Wednesday, flanked by defense attorneys Kent Krause, Bret Qualls and Tammy Harris, Yancey pleaded no contest to firstdegree murder. In exchange for the plea, prosecutors reduced the charge from capital murder, dropped a rape charge and recommended the 45-year prison term to Circuit Judge Barry Sims.

Sentenced under the provisions of the time, Yancey can qualify for parole after serving a third of his sentence, 15 years. First-degree murder convictions now require defendants to serve at least 70 percent of their sentences, which would have kept Yancey behind bars for 31 1/2 years.

Describing the evidence for the judge, chief deputy prosecutor John Johnson called Parks’ killing “vicious.” Parks’ sister Vickie Naftzger had found her sister’s brutalized remains in the woman’s bloody bed on July 1, 1990, the prosecutor said.

Police collected evidence, including a bloody towel in the doorway of the apartment, and searched for suspects, he said. As the case languished for 20 years, forensic science progressed until authorities could extract a DNA sample from the blood, but the genetic material did not match any DNA in state and national databases, Johnson told the judge.

Yancey’s name had never surfaced in the investigation. He didn’t become a suspect until after he was arrested and convicted for a February 2009 rampage through Camden. In the course of events, a drunken Yancey bit a piece out of his wife’s face and led police in a car chase with one of his children in the vehicle, a pursuit that ended with his car breaking down after he had rammed police cars. Yancey used his child as a shield when police drew their weapons on him, and he had to be subdued with stun guns.

Sentenced in September 2009 to 30 years in prison for first-degree domestic battering and aggravated assault, Yancey’s DNA was matched by the state Crime Laboratory to the crime scene sample within six weeks of his arrival in prison.

Little Rock detectives J.C. White and Steve Moore questioned Yancey in January 2010 and took a fresh DNA sample for another lab comparison, Johnson said. That test confirmed his blood and Parks’ on the towel, the prosecutor said, and Yancey’s palm prints and semen further matched other evidence. Yancey was charged in July 2010, about three weeks after the 20th anniversary of Parks’ murder.

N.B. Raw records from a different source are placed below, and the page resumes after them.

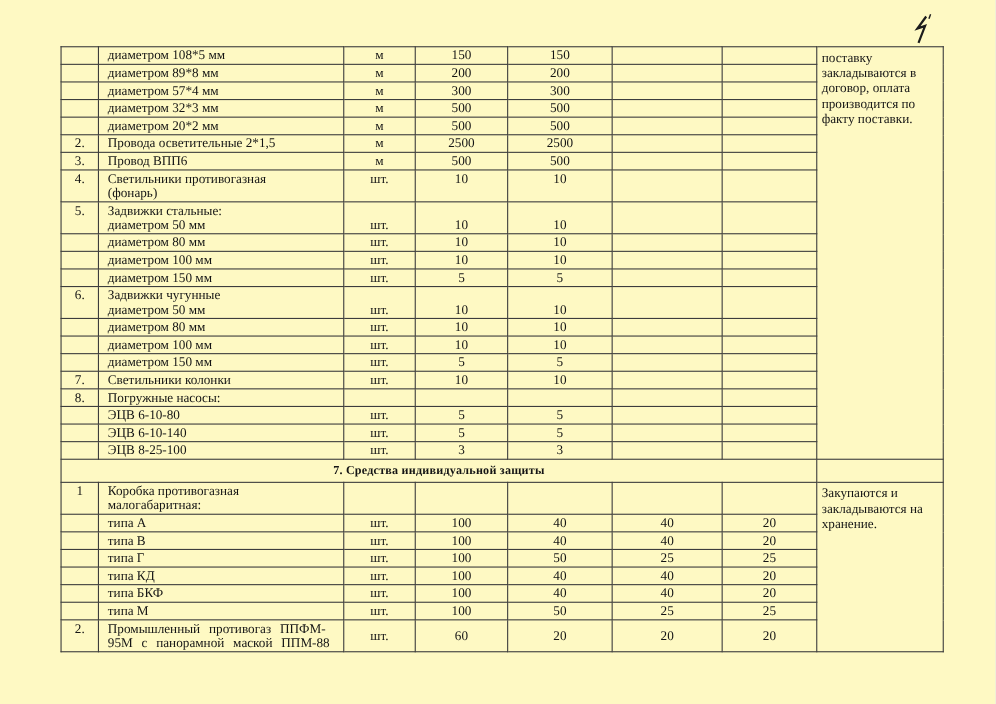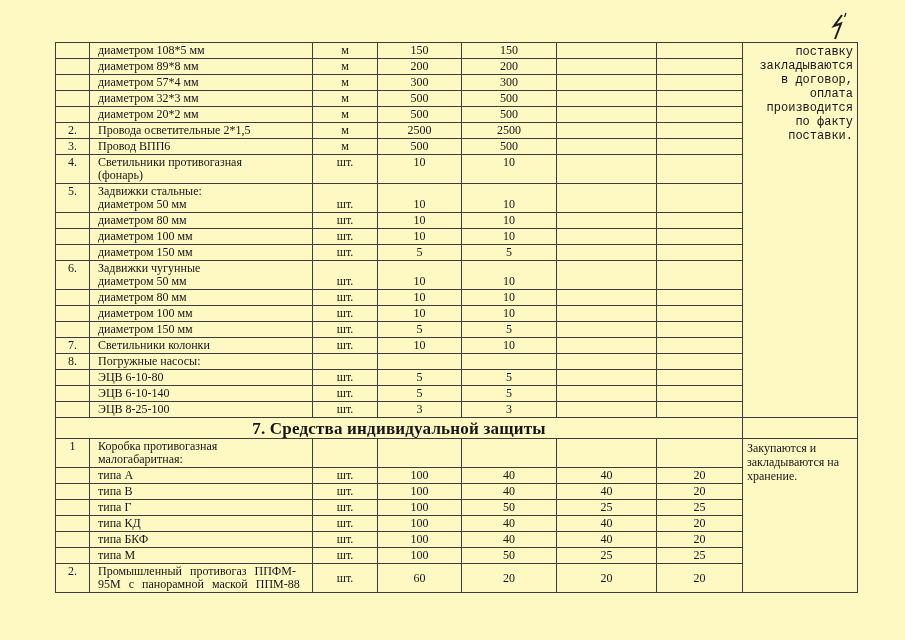"поставку закладываются в договор, оплата" td.note-center { font-family: Liberation Mono, monospace -> none; text-align: right -> left }
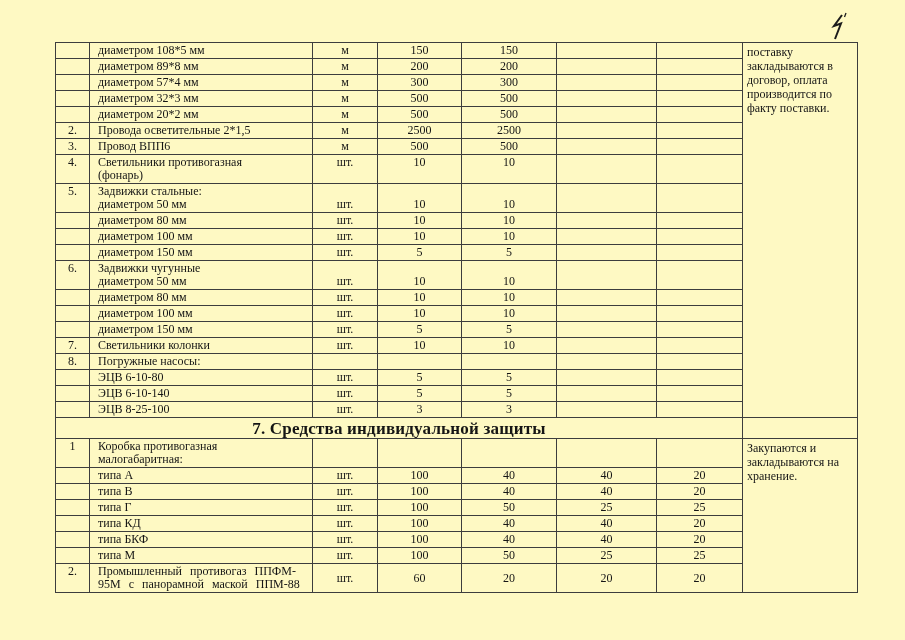"7. Средства индивидуальной защиты" td.sect { font-size: 17px -> 11px }
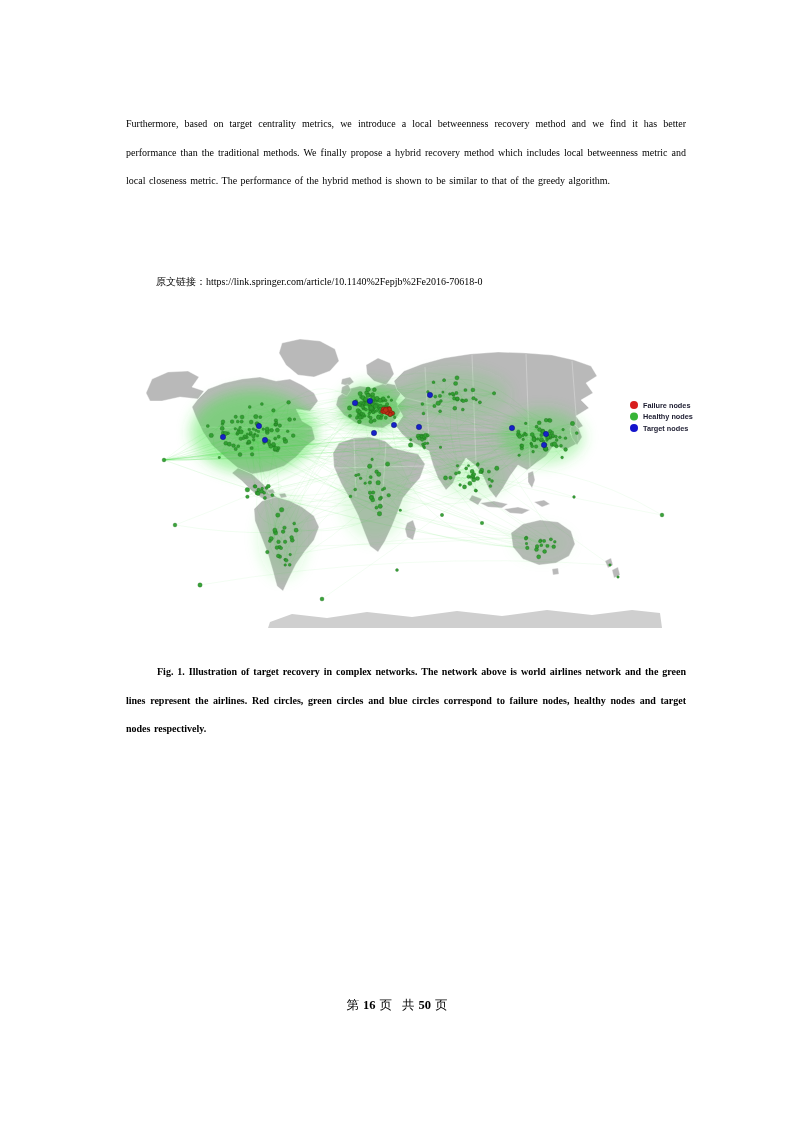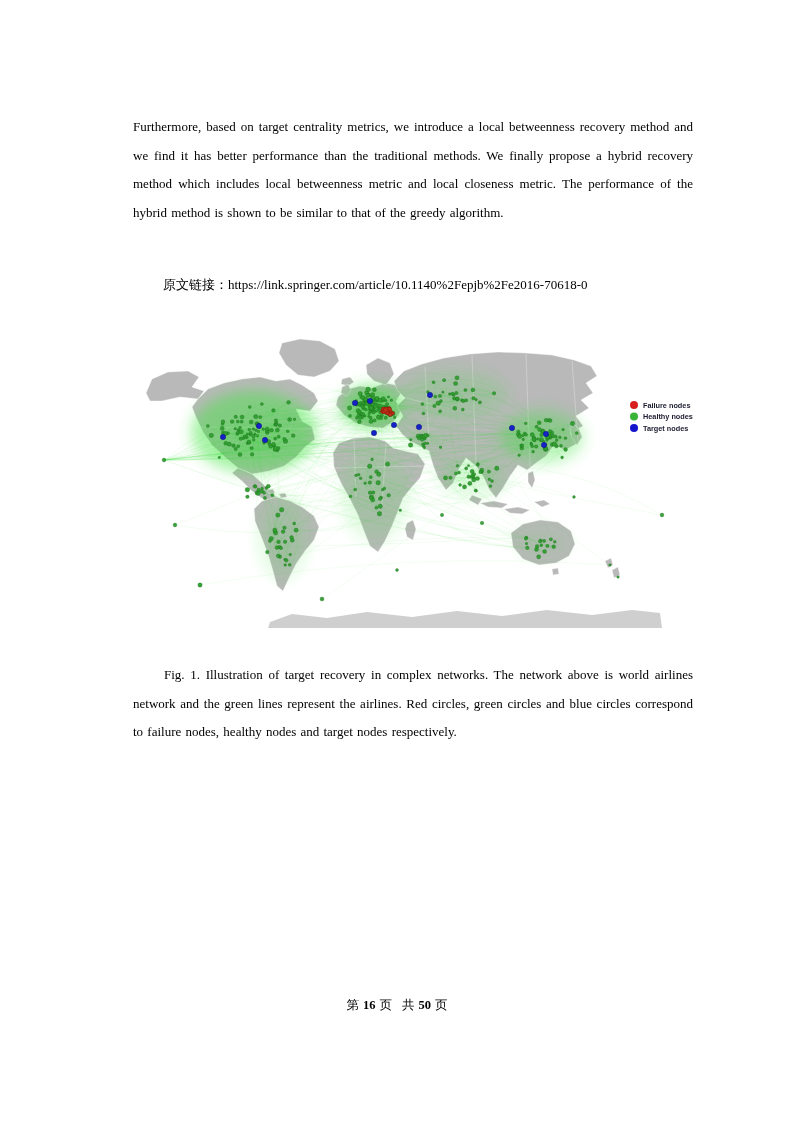"Furthermore, based on target centrality" .para { font-size: 13px -> 10px; left: 133px -> 126px }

In that 30-minute interview with the detectives, played in court last October, Yancey said he could not explain how his DNA could be at Parks’ apartment. Shown a picture of Parks, Yancey said he’d never seen her before and didn’t remember ever being at her apartment near the University of Arkansas for Medical Sciences. At that time of his life, Yancey said, he’d been making his living as a burglar, describing how he’d been regularly drinking and using drugs and had problems controlling his temper.

“I don’t remember if I’ve killed anybody,” he told the detectives. “I don’t remember anything, though, like I said. I did a lot of drugs and a lot of drinking. There’s a lot of stuff I don’t remember.”